Two hours later Pep Guardiola said this: “I don’t have words. I would like to have the right words to describe what I saw. You are the lucky guys who saw the first game, for the first team of Manchester City, for this guy.

It’s a long time since I saw something like this. His performance was another level. He’s 17-years-old, he’s a City player, he grew up in the academy, he loves the club, he’s a City fan and for us he’s a gift.”

With a 98% pass accuracy and 14 key passes – and all while running rings around Paul Pogba – it was simply a mesmerising introduction and puts Foden firmly in the reckoning to become the much-lauded City academies’ first home-grown star.

Marcus Edwards (Tottenham Hotspur)

A contract dispute never fails to fully reveal a club’s estimation of a young player and when some of Europe’s big hitters sniffed the vague possibility of snagging the 17-year-old ‘mini-Messi’ last summer Spurs were swift and decisive in tying down their attacking prodigy on professional terms.

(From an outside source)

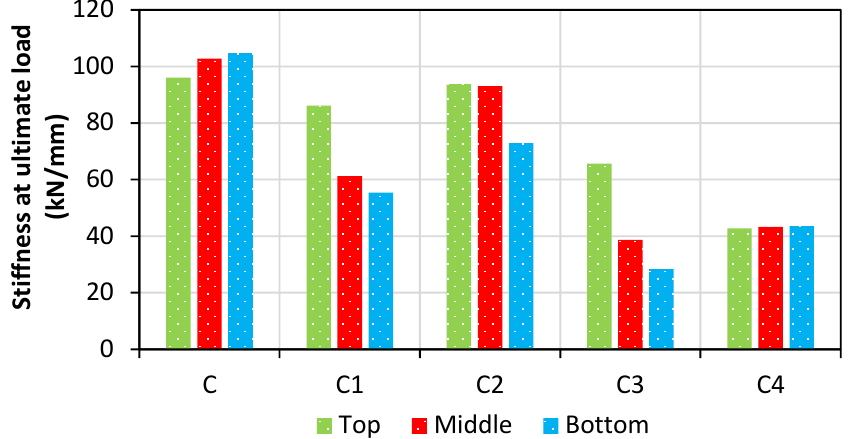
Figure 37. Stiffness of the specimens at the top, middle, and bottom regions.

Football Soccer - Juventus v Tottenham Hotspur - International Champions Cup - Melbourne Cricket Ground, Melbourne, Australia - 16/17 - 26/7/16 
Tottenham's Marcus Edwards in action against Alex Sandro of Juventus  
Action Images via Reuters / David Gray

Now a year on and free from a niggling ankle injury – not to mention the proud recipient of a Euro Under-19s winner’s medal – Edwards can expect to be deployed down Tottenham’s left flank in the more winnable league games fixture around their Champions League travails next term.

Blessed with a magical left peg and low centre of gravity that allows him to conjure in even the tightest of spaces there is a strong chance his name will be regularly sung around Wembley stadium by springtime.

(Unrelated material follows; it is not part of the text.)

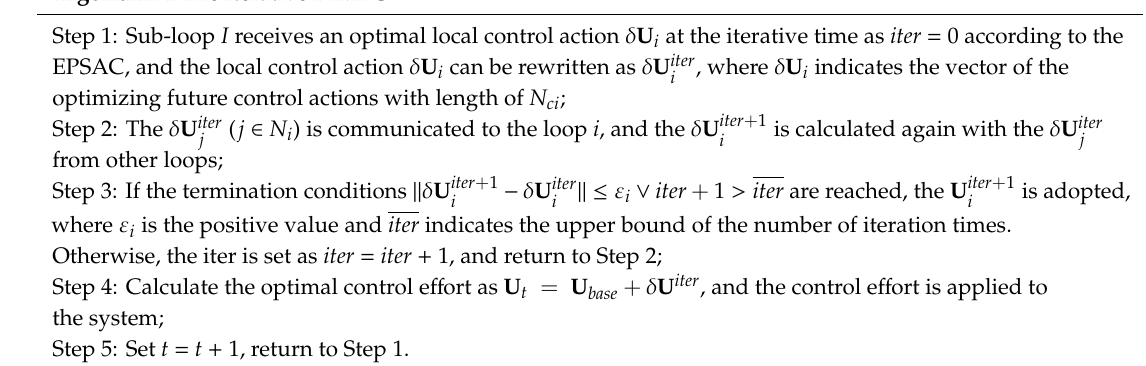
Algorithm 1 The Iterative DiMPC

Timothy Fosu-Mensah (Manchester United)

With twelve first-team appearances already under his belt the Dutch teenager’s development is at a far more advanced stage than the other names included here but 2017/18 is still expected to represent a significant breakthrough season for the versatile defender.

Jose Mourinho’s candid admission earlier this week that there will probably be just one more new arrival to Old Trafford surely means that Fosu-Mensah – along with fellow 19 year old Axel Tuanzebe – will be employed with greater regularity and to that end the composed, powerful talent has been putting himself through a rigorous training regime over the summer to return in peak fitness from a shoulder lay-off.

That will not have gone unnoticed or unappreciated from those it most helps to impress.

Rhian Brewster (Liverpool)

Late last year gossip began to spread. Liverpool had a kid in their ranks with a future so bright the club suppressed all talk of him. That player is Rhian Brewster.

The 17-year-old striker’s scoring exploits with England’s Under 17s earlier this summer let the secret out and though a foot injury has prevented any involvement in the Reds’ friendlies his rise to prominence is all-but-inevitable as Liverpool fight on four fronts.

Fleet-footed, clinical and a headline-maker’s dream once he signs his first lucrative contract Brewster will be drip-fed first team experience in 2017/18 if only to curtail the enormous expectation on his young shoulders.

Reiss Nelson (Arsenal)

The highly rated attacking midfielder has already staked a valid claim for first team action in the months to come with an eye-catching performance in Sydney as the Gunners began their pre-season touring.

Nelson may be a raw 17-year-old at this stage but Arsene Wenger rarely shies from taking a leap of faith in his most promising kids and has even admitted Nelson is ‘very close’ to making the grade.

Being given Nacho Monreal’s shirt number down in Oz only heightens the hype.